ArchiveBot, an IRC bot for archiving websites
http://www.archiveteam.org/index.php?title=ArchiveBot
MIT License
357 stars 71 forks source link

SSL/TLS mismatches may cause retrieval to fail #424

Closed JustAnotherArchivist closed 4 years ago

JustAnotherArchivist commented 5 years ago

Different pipelines use different SSL libraries with different configurations. While this is usually not a problem, it can render some web servers incompatible with some pipelines. Most commonly, this produces an error [Errno 1] Operation not permitted.

For example, job 8x2mrrmgydi9f5y32y6j0iahv for https://drivemode.com/ failed with that error on pipeline:32a4f537eb76a08dd989f6a5193fa459 and pipeline:8d776e7deadde6cb66ff9ffeeb343baf (both based on Debian Buster) with curl producing * error:1414D172:SSL routines:tls12_check_peer_sigalg:wrong signature type in this particular case. Job bt7292w39o6plzbkogis6ivz2 seems to have the same issue right now on retrieving from https://www.hkpl.gov.hk/, though I haven't verified that.

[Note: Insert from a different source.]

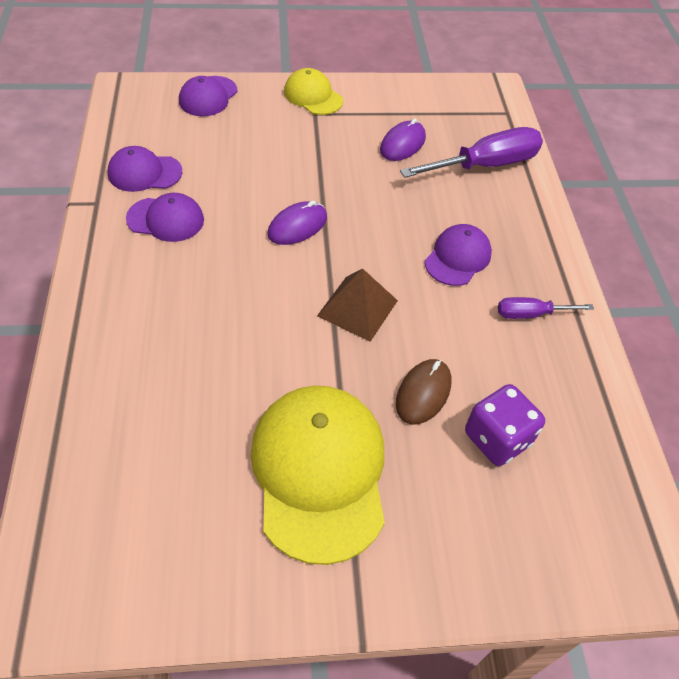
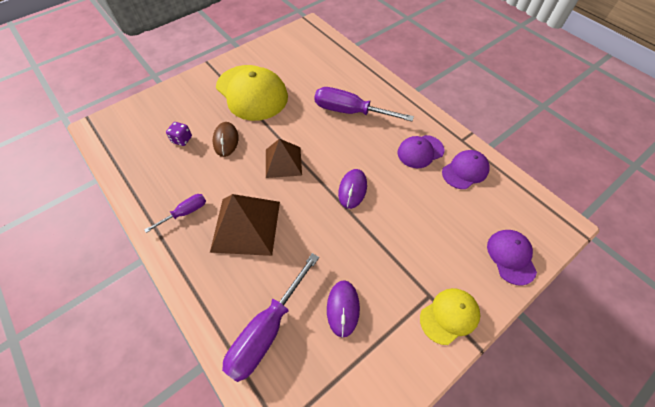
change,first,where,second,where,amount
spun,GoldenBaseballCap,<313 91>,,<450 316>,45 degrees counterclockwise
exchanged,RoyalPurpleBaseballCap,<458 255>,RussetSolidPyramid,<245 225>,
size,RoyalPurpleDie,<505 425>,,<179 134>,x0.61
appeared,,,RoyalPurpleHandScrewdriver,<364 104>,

Ideally, we'd want to support all SSL/TLS configurations – even insecure ones. This might require changes in wpull, and it might also require a certain version or build of the SSL/TLS library, e.g. to still support SSLv2 (which is commonly disabled in the standard builds nowadays). Of course, ideally, all those details would be recorded in the WARC as well, but that's a separate issue.